Which is easy to learn iOS development or android development - acronmace

I just wanted to know which is easy  since i will soon be learning IOS development. I think it will give me an basic idea of how its going to be.
======
runjake
Neither is easy. Or conversely, both are about equally difficult.

Also, it's not so much the languages that are the steep learning curve, but
the frameworks.

------
ianhirschfeld
Coming from web development (Rails), I started learning Swift this August with
no previous background in Objective-C. I've found it to be fairly
straightforward to pick up. I learned the basics in about a month and am
approaching release of a production level app within the next month or so.

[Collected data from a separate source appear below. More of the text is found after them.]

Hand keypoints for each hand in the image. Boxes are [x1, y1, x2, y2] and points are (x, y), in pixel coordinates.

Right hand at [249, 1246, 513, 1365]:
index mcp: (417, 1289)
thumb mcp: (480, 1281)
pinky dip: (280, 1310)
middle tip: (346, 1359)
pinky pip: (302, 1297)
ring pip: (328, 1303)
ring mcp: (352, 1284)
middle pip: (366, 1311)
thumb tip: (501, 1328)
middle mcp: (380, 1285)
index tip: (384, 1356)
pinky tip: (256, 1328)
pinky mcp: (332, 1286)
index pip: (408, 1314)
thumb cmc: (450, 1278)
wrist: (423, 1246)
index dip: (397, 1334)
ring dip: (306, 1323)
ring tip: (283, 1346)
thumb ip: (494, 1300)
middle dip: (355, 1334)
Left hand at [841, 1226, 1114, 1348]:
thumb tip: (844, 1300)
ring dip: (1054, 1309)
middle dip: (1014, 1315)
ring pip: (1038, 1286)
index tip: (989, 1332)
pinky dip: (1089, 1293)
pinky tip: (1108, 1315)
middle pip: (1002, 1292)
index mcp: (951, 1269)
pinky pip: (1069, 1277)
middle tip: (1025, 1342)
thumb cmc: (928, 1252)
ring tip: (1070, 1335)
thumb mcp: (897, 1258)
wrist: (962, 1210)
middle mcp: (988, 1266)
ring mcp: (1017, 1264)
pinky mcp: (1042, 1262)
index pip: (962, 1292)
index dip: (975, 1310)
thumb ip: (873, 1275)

I have never tried Android dev though, so I can't compare to that.

------
dep_b
Things on iOS are either really really easy or extremely difficult for really
arbitrary reasons (can you left align the text in that SearchBox please?). The
pain in Android is a bit more constant. Fragmentation is still horrible but
getting better.

iOS is slightly more easy overall though.

------
gsands
similar learning curve with both -- with either one your learning will be
split between learning language constructs (Obj-C/Swift or Java), app
architecture (iOS and Android both have unique ways of doing common things),
and the ecosystem library (Cocoa Touch or Android).

------
0942v8653
In my experience: iOS is a bit easier, as long as you're using Objective-C,
but not by much. Learning one doesn't necessarily help you learn the other.